Document images with source code
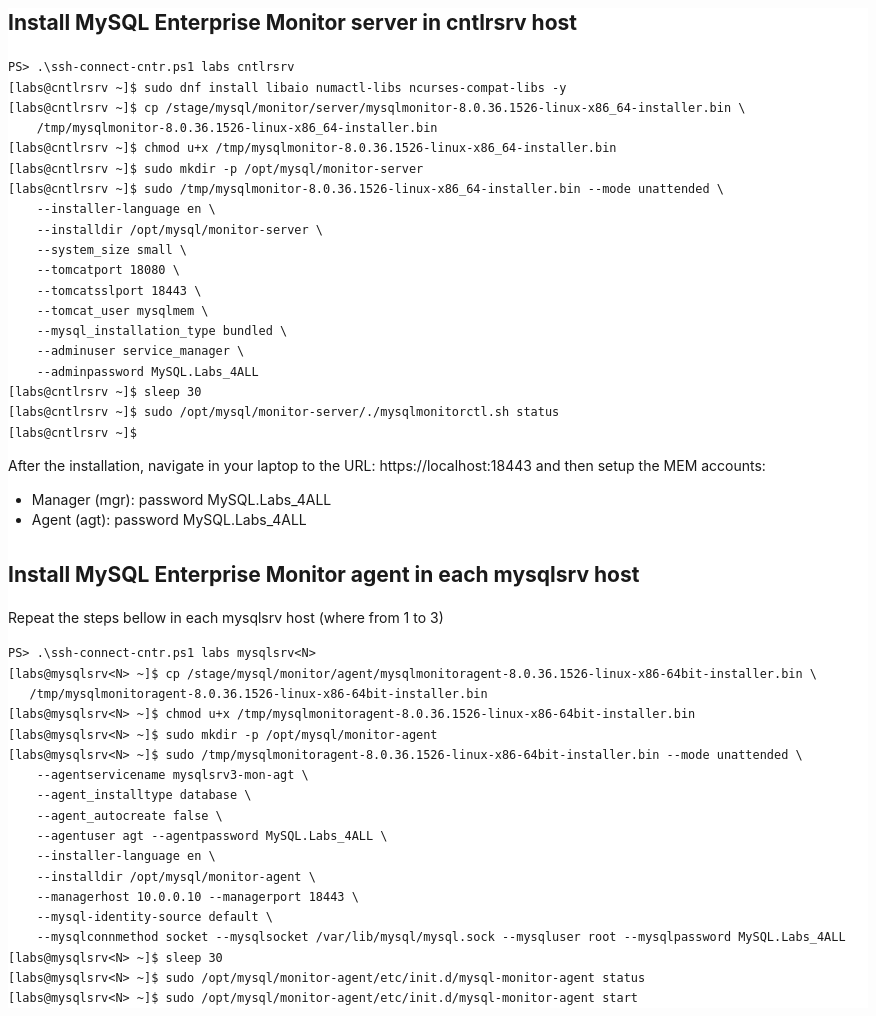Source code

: ## Install MySQL Enterprise Monitor server in cntlrsrv host

```
PS> .\ssh-connect-cntr.ps1 labs cntlrsrv
[labs@cntlrsrv ~]$ sudo dnf install libaio numactl-libs ncurses-compat-libs -y
[labs@cntlrsrv ~]$ cp /stage/mysql/monitor/server/mysqlmonitor-8.0.36.1526-linux-x86_64-installer.bin \
    /tmp/mysqlmonitor-8.0.36.1526-linux-x86_64-installer.bin
[labs@cntlrsrv ~]$ chmod u+x /tmp/mysqlmonitor-8.0.36.1526-linux-x86_64-installer.bin
[labs@cntlrsrv ~]$ sudo mkdir -p /opt/mysql/monitor-server
[labs@cntlrsrv ~]$ sudo /tmp/mysqlmonitor-8.0.36.1526-linux-x86_64-installer.bin --mode unattended \
    --installer-language en \
    --installdir /opt/mysql/monitor-server \
    --system_size small \
    --tomcatport 18080 \
    --tomcatsslport 18443 \
    --tomcat_user mysqlmem \
    --mysql_installation_type bundled \
    --adminuser service_manager \
    --adminpassword MySQL.Labs_4ALL
[labs@cntlrsrv ~]$ sleep 30 
[labs@cntlrsrv ~]$ sudo /opt/mysql/monitor-server/./mysqlmonitorctl.sh status
[labs@cntlrsrv ~]$ 
```

After the installation, navigate in your laptop to the URL: https://localhost:18443 and then setup the MEM accounts:

 * Manager (mgr): password MySQL.Labs_4ALL
 * Agent (agt): password MySQL.Labs_4ALL

## Install MySQL Enterprise Monitor agent in each mysqlsrv<N> host

Repeat the steps bellow in each mysqlsrv<N> host (where <N> from 1 to 3)

```
PS> .\ssh-connect-cntr.ps1 labs mysqlsrv<N>
[labs@mysqlsrv<N> ~]$ cp /stage/mysql/monitor/agent/mysqlmonitoragent-8.0.36.1526-linux-x86-64bit-installer.bin \
   /tmp/mysqlmonitoragent-8.0.36.1526-linux-x86-64bit-installer.bin
[labs@mysqlsrv<N> ~]$ chmod u+x /tmp/mysqlmonitoragent-8.0.36.1526-linux-x86-64bit-installer.bin
[labs@mysqlsrv<N> ~]$ sudo mkdir -p /opt/mysql/monitor-agent
[labs@mysqlsrv<N> ~]$ sudo /tmp/mysqlmonitoragent-8.0.36.1526-linux-x86-64bit-installer.bin --mode unattended \
    --agentservicename mysqlsrv3-mon-agt \
    --agent_installtype database \
    --agent_autocreate false \
    --agentuser agt --agentpassword MySQL.Labs_4ALL \
    --installer-language en \
    --installdir /opt/mysql/monitor-agent \
    --managerhost 10.0.0.10 --managerport 18443 \
    --mysql-identity-source default \
    --mysqlconnmethod socket --mysqlsocket /var/lib/mysql/mysql.sock --mysqluser root --mysqlpassword MySQL.Labs_4ALL
[labs@mysqlsrv<N> ~]$ sleep 30 
[labs@mysqlsrv<N> ~]$ sudo /opt/mysql/monitor-agent/etc/init.d/mysql-monitor-agent status
[labs@mysqlsrv<N> ~]$ sudo /opt/mysql/monitor-agent/etc/init.d/mysql-monitor-agent start
```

[EXERCISE AIM] Nothing but the exact text of the records should appear in your answer, with no pictures. Please write it out.

[YOUR RESPONSE]
Source code

: ## Install MySQL Enterprise Monitor server in cntlrsrv host

```
PS> .\ssh-connect-cntr.ps1 labs cntlrsrv
[labs@cntlrsrv ~]$ sudo dnf install libaio numactl-libs ncurses-compat-libs -y
[labs@cntlrsrv ~]$ cp /stage/mysql/monitor/server/mysqlmonitor-8.0.36.1526-linux-x86_64-installer.bin \
    /tmp/mysqlmonitor-8.0.36.1526-linux-x86_64-installer.bin
[labs@cntlrsrv ~]$ chmod u+x /tmp/mysqlmonitor-8.0.36.1526-linux-x86_64-installer.bin
[labs@cntlrsrv ~]$ sudo mkdir -p /opt/mysql/monitor-server
[labs@cntlrsrv ~]$ sudo /tmp/mysqlmonitor-8.0.36.1526-linux-x86_64-installer.bin --mode unattended \
    --installer-language en \
    --installdir /opt/mysql/monitor-server \
    --system_size small \
    --tomcatport 18080 \
    --tomcatsslport 18443 \
    --tomcat_user mysqlmem \
    --mysql_installation_type bundled \
    --adminuser service_manager \
    --adminpassword MySQL.Labs_4ALL
[labs@cntlrsrv ~]$ sleep 30 
[labs@cntlrsrv ~]$ sudo /opt/mysql/monitor-server/./mysqlmonitorctl.sh status
[labs@cntlrsrv ~]$ 
```

After the installation, navigate in your laptop to the URL: https://localhost:18443 and then setup the MEM accounts:

 * Manager (mgr): password MySQL.Labs_4ALL
 * Agent (agt): password MySQL.Labs_4ALL

## Install MySQL Enterprise Monitor agent in each mysqlsrv<N> host

Repeat the steps bellow in each mysqlsrv<N> host (where <N> from 1 to 3)

```
PS> .\ssh-connect-cntr.ps1 labs mysqlsrv<N>
[labs@mysqlsrv<N> ~]$ cp /stage/mysql/monitor/agent/mysqlmonitoragent-8.0.36.1526-linux-x86-64bit-installer.bin \
   /tmp/mysqlmonitoragent-8.0.36.1526-linux-x86-64bit-installer.bin
[labs@mysqlsrv<N> ~]$ chmod u+x /tmp/mysqlmonitoragent-8.0.36.1526-linux-x86-64bit-installer.bin
[labs@mysqlsrv<N> ~]$ sudo mkdir -p /opt/mysql/monitor-agent
[labs@mysqlsrv<N> ~]$ sudo /tmp/mysqlmonitoragent-8.0.36.1526-linux-x86-64bit-installer.bin --mode unattended \
    --agentservicename mysqlsrv3-mon-agt \
    --agent_installtype database \
    --agent_autocreate false \
    --agentuser agt --agentpassword MySQL.Labs_4ALL \
    --installer-language en \
    --installdir /opt/mysql/monitor-agent \
    --managerhost 10.0.0.10 --managerport 18443 \
    --mysql-identity-source default \
    --mysqlconnmethod socket --mysqlsocket /var/lib/mysql/mysql.sock --mysqluser root --mysqlpassword MySQL.Labs_4ALL
[labs@mysqlsrv<N> ~]$ sleep 30 
[labs@mysqlsrv<N> ~]$ sudo /opt/mysql/monitor-agent/etc/init.d/mysql-monitor-agent status
[labs@mysqlsrv<N> ~]$ sudo /opt/mysql/monitor-agent/etc/init.d/mysql-monitor-agent start
```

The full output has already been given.